Contact information: igrabski[at]nygenome[dot]org

We introduce a model-based hypothesis testing approach for evaluating single-cell RNA-sequencing (scRNA-seq) clusters. This approach is implemented in two ways: (1) a stand-alone clustering pipeline with built-in hypothesis testing to produce clusters corresponding to distinct cell populations and (2) a post-hoc method that can evaluate the statistical significance of any provided set of clusters.

Our package can be installed as follows:

# install.packages("devtools")
devtools::install_github("igrabski/sc-SHC")

Usage

To use the stand-alone clustering pipeline, sc-SHC (single-cell significance of hierarchical clustering), the following command can be used:

library(scSHC)
clusters <- scSHC(data)

Here, data should be a (possibly sparse) matrix where the rows are genes and the columns are cells.
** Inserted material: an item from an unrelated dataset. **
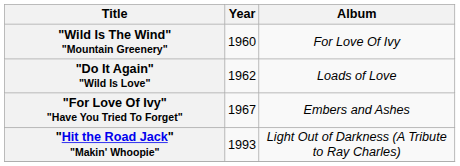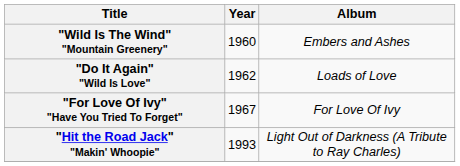"Wild Is The Wind" "Mountain Greenery" | Album: For Love Of Ivy -> Embers and Ashes
"For Love Of Ivy" "Have You Tried To Forget" | Album: Embers and Ashes -> For Love Of Ivy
Optionally, the following parameters can be adjusted:

  • batch, which is NULL by default, can be a character vector of known batch labels.
  • alpha, which controls the family-wise error rate (default 0.05). If the goal is discovery, consider setting a more lenient alpha, such as 0.25.
  • num_features, which controls the number of genes used (default 2500).
  • num_PCs, which controls the number of principal components (default 30).
  • parallel, which is TRUE by default, can be set to FALSE to disable parallelization.
  • cores, which controls the number of cores used if parallel = T (default 2).

To evaluate the significance of any provided set of clusters, the following command can be used:

library(scSHC)
new_clusters <- testClusters(data, as.character(clusters))

Here, data is the same as before, and clusters should be a character vector of cluster labels, corresponding to cells in the same order as the columns of the data matrix. The same parameters as above can be adjusted. Additionally, if desired, a given set of genes can be provided through the parameter var.genes rather than allowing our approach to identify informative genes on its own.